For 15 years, Phil has been a community development officer at the Victorian Aboriginal Community Service Association Limited (VACSAL). Much of his work has centred on providing support and resources for dealing with family violence, particularly preventative programs focused on the health and wellbeing of Aboriginal men. Phil helped establish VACSAL's Aboriginal Centre for Males and runs camps aimed at strengthening families. He has contributed to whole-of-government strategies through the Family Violence Statewide Advisory Committee and the Indigenous Family Violence Partnership Forum, and currently co-chairs the Northern Metropolitan Indigenous Family Violence Regional Action Group. Phil is also a White Ribbon Ambassador and was a finalist for Ambassador of the Year in 2011.

A skilled manager, Phil headed the Aborigines Advancement League and was co-chair of the Victorian NAIDOC committee for 10 years. He has sat on advisory panels for the Brotherhood of St Laurence, Darebin City Council, City of Yarra and Victoria Police – his work for the latter earning him a Victoria Police NAIDOC Community Award. Uncle Phil has also been a member of the Secretariat of National Aboriginal and Islander Child Care, the Yorta Yorta Elders Council and the Aboriginal Community Elders Services, as well as the Aboriginal Justice Forum and Regional Aboriginal Justice Advisory Committee.
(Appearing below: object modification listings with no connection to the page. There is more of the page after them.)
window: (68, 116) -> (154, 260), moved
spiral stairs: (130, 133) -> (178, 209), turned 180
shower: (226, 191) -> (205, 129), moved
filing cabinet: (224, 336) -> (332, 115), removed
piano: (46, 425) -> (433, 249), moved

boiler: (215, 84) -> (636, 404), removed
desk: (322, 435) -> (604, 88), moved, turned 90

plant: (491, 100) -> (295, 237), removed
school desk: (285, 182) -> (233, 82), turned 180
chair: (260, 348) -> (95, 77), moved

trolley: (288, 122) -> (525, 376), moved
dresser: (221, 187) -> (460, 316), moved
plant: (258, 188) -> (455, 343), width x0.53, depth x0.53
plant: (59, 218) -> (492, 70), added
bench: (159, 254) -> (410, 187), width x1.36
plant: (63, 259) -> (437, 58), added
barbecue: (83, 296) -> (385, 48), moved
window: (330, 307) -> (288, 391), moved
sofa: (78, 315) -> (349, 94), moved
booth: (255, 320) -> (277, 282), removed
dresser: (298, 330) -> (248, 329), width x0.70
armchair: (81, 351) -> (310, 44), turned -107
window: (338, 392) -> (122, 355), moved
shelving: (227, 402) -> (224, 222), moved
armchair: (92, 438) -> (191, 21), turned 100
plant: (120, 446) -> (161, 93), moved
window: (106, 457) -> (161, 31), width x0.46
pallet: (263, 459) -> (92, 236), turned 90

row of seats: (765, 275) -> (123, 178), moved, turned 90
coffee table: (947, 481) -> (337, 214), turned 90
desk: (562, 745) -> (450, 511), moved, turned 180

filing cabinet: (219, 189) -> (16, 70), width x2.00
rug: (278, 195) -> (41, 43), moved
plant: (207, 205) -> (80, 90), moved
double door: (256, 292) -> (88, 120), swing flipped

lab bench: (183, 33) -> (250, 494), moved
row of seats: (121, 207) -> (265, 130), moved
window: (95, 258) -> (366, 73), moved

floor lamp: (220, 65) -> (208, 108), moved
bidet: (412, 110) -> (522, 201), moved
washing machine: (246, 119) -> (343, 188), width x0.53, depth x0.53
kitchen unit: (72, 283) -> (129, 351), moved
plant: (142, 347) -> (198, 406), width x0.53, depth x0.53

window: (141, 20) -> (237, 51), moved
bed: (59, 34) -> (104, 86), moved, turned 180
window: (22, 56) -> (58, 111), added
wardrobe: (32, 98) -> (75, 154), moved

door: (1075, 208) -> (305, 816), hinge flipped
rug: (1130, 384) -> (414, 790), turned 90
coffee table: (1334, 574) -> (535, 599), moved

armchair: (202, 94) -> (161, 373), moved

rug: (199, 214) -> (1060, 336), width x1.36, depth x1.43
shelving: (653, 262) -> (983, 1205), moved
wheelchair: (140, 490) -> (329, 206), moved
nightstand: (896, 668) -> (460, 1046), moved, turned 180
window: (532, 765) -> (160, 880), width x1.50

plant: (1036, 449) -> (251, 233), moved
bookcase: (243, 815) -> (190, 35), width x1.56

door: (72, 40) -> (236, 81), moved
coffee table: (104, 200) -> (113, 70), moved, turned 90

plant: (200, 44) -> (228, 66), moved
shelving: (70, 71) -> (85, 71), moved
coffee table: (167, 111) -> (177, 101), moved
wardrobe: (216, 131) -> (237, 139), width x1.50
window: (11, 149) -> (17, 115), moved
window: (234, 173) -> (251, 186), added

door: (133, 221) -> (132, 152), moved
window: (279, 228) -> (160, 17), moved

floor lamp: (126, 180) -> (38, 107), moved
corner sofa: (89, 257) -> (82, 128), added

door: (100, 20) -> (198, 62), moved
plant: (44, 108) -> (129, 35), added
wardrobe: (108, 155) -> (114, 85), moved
A keen golfer, Uncle Phil was public officer at the Indigenous Golf Association of Victoria. He also sits on the board of his beloved Fitzroy Stars Football and Netball Club. A proud family man, Uncle Phil is much loved by his 6 children, 9 grandchildren and 3 great grandchildren, as well as his partner of 20 years, Teresa Hoffman. Upon reflection on all he has helped achieve, he is most grateful to have had the opportunity to contribute to his community and honour the legacies of those Aunties and Uncles who came before him.